Firstly, the authors propose a gait descriptor called Dense Spatial-Temporal Field (DSTF), which captures subtle motion variations by converting from binarized boundaries to texture representations based on dense distances. This method uses Bidirectional Distance Transform (Bi-DT) to convert each pixel’s value to its distance from the nearest boundary pixel. Considering the different semantics and pixel distributions between the foreground and background, the authors propose a foreground/background separation strategy, explicitly separating the foreground and background using signed distance functions and normalization.

Complementary Learning

To effectively utilize the sensitivity of the DSTF gait descriptor and the robustness of human silhouettes, the paper proposes a complementary learning method based on Neural Architecture Search (NAS). Specifically, the authors design a task-specific search space, integrating the features of human silhouettes and DSTF through bi-level optimization and Multi-Descriptor Cell (MD) units.

Experimental Results

Experimental results show that the proposed method outperforms existing methods on multiple mainstream datasets, both in laboratory and real-world environments.

Performance in Laboratory Environments

On the CASIA-B database, the CLASH framework achieves significant performance improvements under three common test conditions (normal, carrying bag, and clothing variation). Particularly, with a resolution of 128×88, the Rank-1 accuracy reaches 98.8%, 96.5%, and 89.3%, respectively.

On the OU-MVLP database, the CLASH framework achieves an average Rank-1 accuracy of 91.9% across all angles, significantly outperforming previous best methods.

Performance in Real-World Environments

On the latest real-world datasets Gait3D and GREW, the CLASH framework improves the Rank-1 accuracy by 16.3% and 19.7%, respectively, significantly outperforming silhouette-based methods and, in some conditions, even methods that rely on additional 3D information.

Research Conclusions and Value

The CLASH framework proposed in this paper effectively improves the accuracy and robustness of gait recognition by combining texture representations based on dense distances with complementary learning methods based on neural architecture search.
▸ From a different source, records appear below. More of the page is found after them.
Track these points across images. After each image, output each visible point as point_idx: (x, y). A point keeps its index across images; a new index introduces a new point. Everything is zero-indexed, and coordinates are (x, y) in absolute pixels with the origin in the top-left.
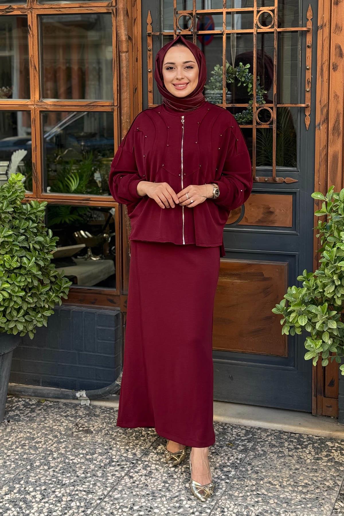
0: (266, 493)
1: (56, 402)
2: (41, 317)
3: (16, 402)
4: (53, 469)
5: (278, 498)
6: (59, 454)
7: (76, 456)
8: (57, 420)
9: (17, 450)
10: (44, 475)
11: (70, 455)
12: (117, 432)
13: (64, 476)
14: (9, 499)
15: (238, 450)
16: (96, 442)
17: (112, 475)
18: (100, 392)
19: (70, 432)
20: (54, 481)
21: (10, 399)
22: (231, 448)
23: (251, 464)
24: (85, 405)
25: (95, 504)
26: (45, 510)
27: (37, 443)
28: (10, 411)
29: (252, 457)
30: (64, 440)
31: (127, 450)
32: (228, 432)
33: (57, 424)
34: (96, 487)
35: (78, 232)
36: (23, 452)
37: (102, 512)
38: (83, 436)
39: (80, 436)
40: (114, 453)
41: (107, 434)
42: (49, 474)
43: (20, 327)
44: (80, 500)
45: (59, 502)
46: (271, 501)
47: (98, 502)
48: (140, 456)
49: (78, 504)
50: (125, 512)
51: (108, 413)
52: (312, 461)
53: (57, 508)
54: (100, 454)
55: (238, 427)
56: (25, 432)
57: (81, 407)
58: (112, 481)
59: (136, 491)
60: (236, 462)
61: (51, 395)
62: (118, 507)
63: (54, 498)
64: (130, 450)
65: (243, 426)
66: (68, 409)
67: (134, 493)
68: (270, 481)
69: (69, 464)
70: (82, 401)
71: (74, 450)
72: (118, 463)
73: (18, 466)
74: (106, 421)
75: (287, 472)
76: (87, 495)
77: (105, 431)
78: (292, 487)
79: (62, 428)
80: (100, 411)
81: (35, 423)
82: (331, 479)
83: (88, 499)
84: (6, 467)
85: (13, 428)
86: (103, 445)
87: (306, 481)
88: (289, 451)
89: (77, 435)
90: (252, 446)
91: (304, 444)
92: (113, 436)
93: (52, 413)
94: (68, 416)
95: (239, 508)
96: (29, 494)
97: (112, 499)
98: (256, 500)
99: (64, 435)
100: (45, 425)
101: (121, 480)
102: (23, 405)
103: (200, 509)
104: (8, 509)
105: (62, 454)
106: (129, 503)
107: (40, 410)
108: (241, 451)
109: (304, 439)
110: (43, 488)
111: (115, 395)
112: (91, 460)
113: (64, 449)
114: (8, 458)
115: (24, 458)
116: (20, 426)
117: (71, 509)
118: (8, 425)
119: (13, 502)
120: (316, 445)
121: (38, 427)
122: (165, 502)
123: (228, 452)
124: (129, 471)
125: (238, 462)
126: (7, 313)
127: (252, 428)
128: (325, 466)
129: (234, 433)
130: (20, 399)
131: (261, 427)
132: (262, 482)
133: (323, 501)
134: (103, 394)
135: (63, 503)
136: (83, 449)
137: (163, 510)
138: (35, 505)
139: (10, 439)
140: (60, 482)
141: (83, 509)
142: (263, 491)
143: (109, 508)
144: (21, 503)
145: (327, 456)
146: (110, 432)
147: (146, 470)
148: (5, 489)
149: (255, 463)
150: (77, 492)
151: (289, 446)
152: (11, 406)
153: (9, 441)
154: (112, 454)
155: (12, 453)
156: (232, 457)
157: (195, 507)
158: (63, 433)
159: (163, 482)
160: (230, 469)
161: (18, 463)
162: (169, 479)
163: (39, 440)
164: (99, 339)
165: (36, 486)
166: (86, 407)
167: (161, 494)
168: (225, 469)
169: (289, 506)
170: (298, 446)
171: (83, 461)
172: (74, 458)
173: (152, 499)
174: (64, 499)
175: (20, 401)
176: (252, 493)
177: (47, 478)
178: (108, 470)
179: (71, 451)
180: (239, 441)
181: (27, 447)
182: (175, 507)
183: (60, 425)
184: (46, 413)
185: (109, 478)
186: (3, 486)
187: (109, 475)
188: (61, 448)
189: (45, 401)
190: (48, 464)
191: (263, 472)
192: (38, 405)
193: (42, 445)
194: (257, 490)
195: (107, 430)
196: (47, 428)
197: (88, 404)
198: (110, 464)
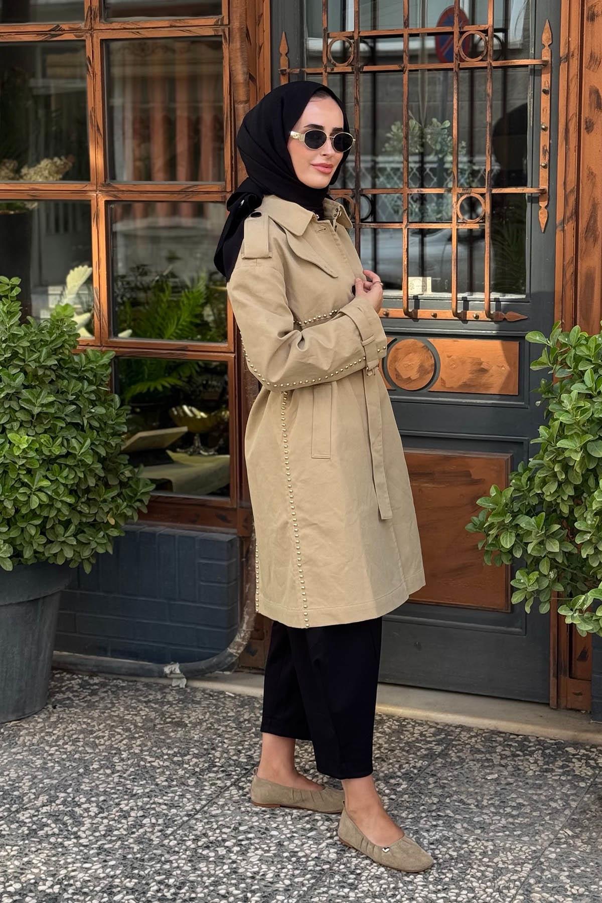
0: (452, 814)
1: (132, 681)
2: (104, 537)
3: (69, 680)
4: (119, 774)
5: (470, 821)
6: (130, 753)
7: (157, 758)
8: (132, 707)
9: (66, 746)
10: (104, 782)
11: (149, 755)
12: (226, 726)
13: (136, 784)
14: (47, 812)
15: (417, 756)
16: (191, 739)
18: (202, 665)
19: (150, 724)
20: (118, 790)
21: (58, 676)
22: (407, 751)
23: (435, 775)
24: (178, 686)
25: (180, 822)
26: (102, 828)
27: (98, 738)
28: (58, 692)
29: (439, 765)
30: (140, 734)
31: (240, 751)
32: (406, 731)
33: (132, 713)
34: (184, 799)
36: (74, 750)
37: (190, 832)
38: (170, 730)
39: (166, 729)
41: (210, 728)
42: (112, 781)
43: (70, 554)
44: (157, 816)
45: (125, 818)
46: (458, 826)
47: (186, 819)
49: (154, 821)
50: (225, 833)
51: (215, 699)
52: (537, 773)
53: (120, 826)
54: (196, 756)
55: (425, 723)
56: (79, 722)
57: (172, 690)
58: (209, 792)
59: (246, 807)
60: (412, 772)
61: (124, 670)
62: (215, 826)
63: (117, 812)
64: (243, 751)
65: (432, 722)
66: (150, 692)
67: (243, 809)
68: (462, 799)
69: (145, 767)
70: (174, 680)
71: (154, 749)
72: (223, 769)
73: (64, 768)
74: (211, 710)
75: (492, 788)
76: (169, 810)
77: (207, 724)
78: (495, 807)
79: (138, 719)
80: (203, 695)
81: (97, 711)
82: (561, 799)
83: (170, 814)
84: (47, 769)
85: (61, 716)
86: (202, 743)
87: (520, 801)
88: (501, 759)
89: (162, 729)
90: (442, 751)
91: (529, 749)
92: (219, 732)
93: (125, 697)
94: (149, 701)
96: (79, 806)
97: (207, 815)
99: (141, 728)
100: (112, 713)
101: (225, 791)
102: (79, 684)
105: (135, 754)
106: (233, 822)
107: (106, 692)
108: (423, 757)
109: (531, 742)
110: (102, 798)
111: (228, 673)
112: (180, 764)
113: (140, 748)
114: (49, 758)
115: (75, 759)
116: (72, 714)
117: (141, 828)
118: (53, 712)
119: (53, 816)
120: (547, 751)
121: (100, 716)
122: (289, 823)
123: (400, 757)
124: (238, 779)
125: (416, 771)
126: (47, 527)
127: (446, 725)
128: (556, 780)
129: (416, 732)
130: (75, 676)
131: (463, 725)
132: (448, 800)
133: (541, 828)
134: (207, 668)
135: (130, 819)
136: (169, 748)
137: (284, 832)
138: (87, 821)
139: (54, 732)
140: (129, 791)
141: (160, 828)
142: (448, 812)
143: (201, 828)
144: (66, 818)
146: (216, 726)
148: (43, 798)
149: (443, 773)
150: (153, 806)
151: (504, 753)
152: (59, 685)
153: (54, 734)
154: (214, 756)
155: (56, 750)
156: (407, 765)
158: (140, 725)
160: (401, 781)
161: (65, 764)
163: (101, 734)
164: (202, 581)
165: (90, 796)
166: (180, 690)
168: (392, 781)
170: (518, 753)
171: (167, 764)
172: (153, 759)
173: (269, 818)
174: (133, 814)
175: (75, 679)
176: (429, 814)
177: (109, 786)
178: (205, 777)
179: (150, 750)
180: (423, 743)
183: (135, 715)
184: (115, 697)
185: (206, 788)
186: (39, 794)
187: (206, 783)
188: (134, 745)
189: (115, 679)
190: (113, 766)
191: (452, 787)
192: (103, 685)
193: (105, 741)
194: (438, 810)
195: (211, 723)
196: (115, 718)
197: (183, 685)
198: (209, 769)
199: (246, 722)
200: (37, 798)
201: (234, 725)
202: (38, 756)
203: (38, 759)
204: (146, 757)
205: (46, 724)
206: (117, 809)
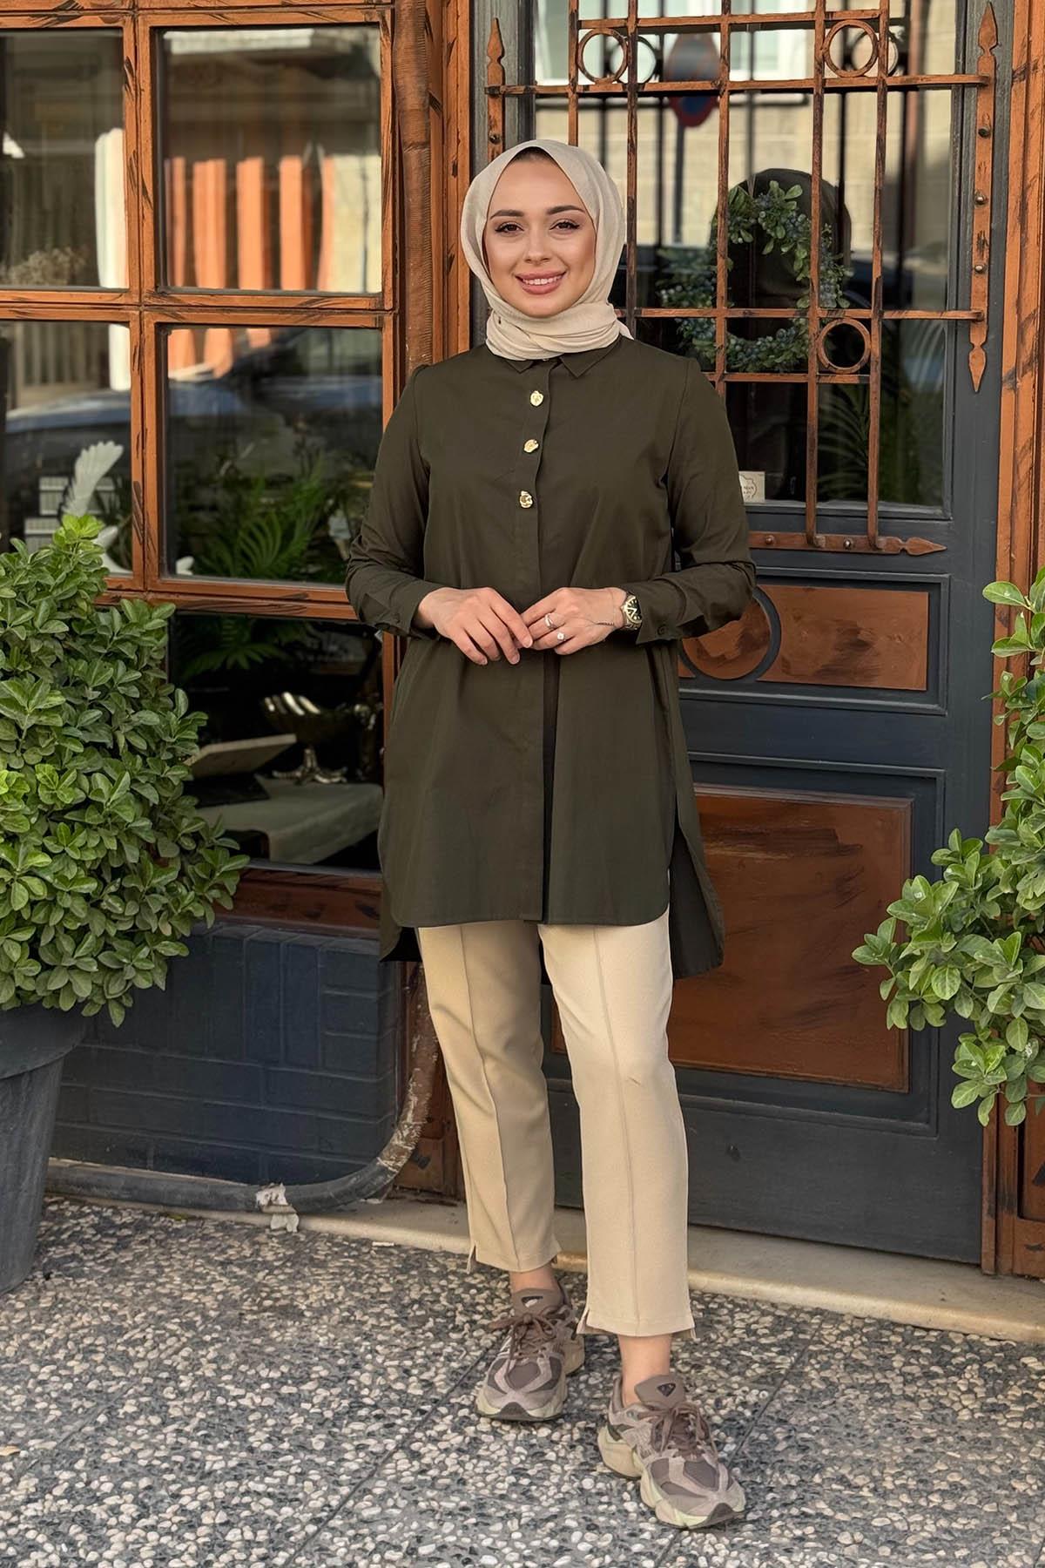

The DSTF descriptor enhances sensitivity to gait patterns by capturing subtle motion variations and solving numerical issues through a foreground/background separation strategy. The complementary learning achieved through NAS not only reduces manual tuning workload but also ensures efficient complementarity between different gait descriptors. These innovations provide new ideas and tools for gait recognition research, having significant scientific and practical value.

Highlights and Innovations

  1. Gait Descriptor DSTF: Enhances sensitivity to walking patterns through bidirectional distance transform and a foreground/background separation strategy.
  2. Neural Architecture Search for Complementary Learning: Utilizes NAS to automatically design complementary learning architectures, improving the integration of silhouette and DSTF features.
  3. Experimental Results: The CLASH framework exhibits excellent performance in both laboratory and real-world environments across multiple datasets, validating its effectiveness and robustness.

The proposed method significantly advances the accuracy and robustness of gait recognition technology, providing robust technical support for practical applications in security surveillance, identity recognition, and more. Future research can test and optimize this method in more real-world scenarios, further promoting the development and application of gait recognition technology.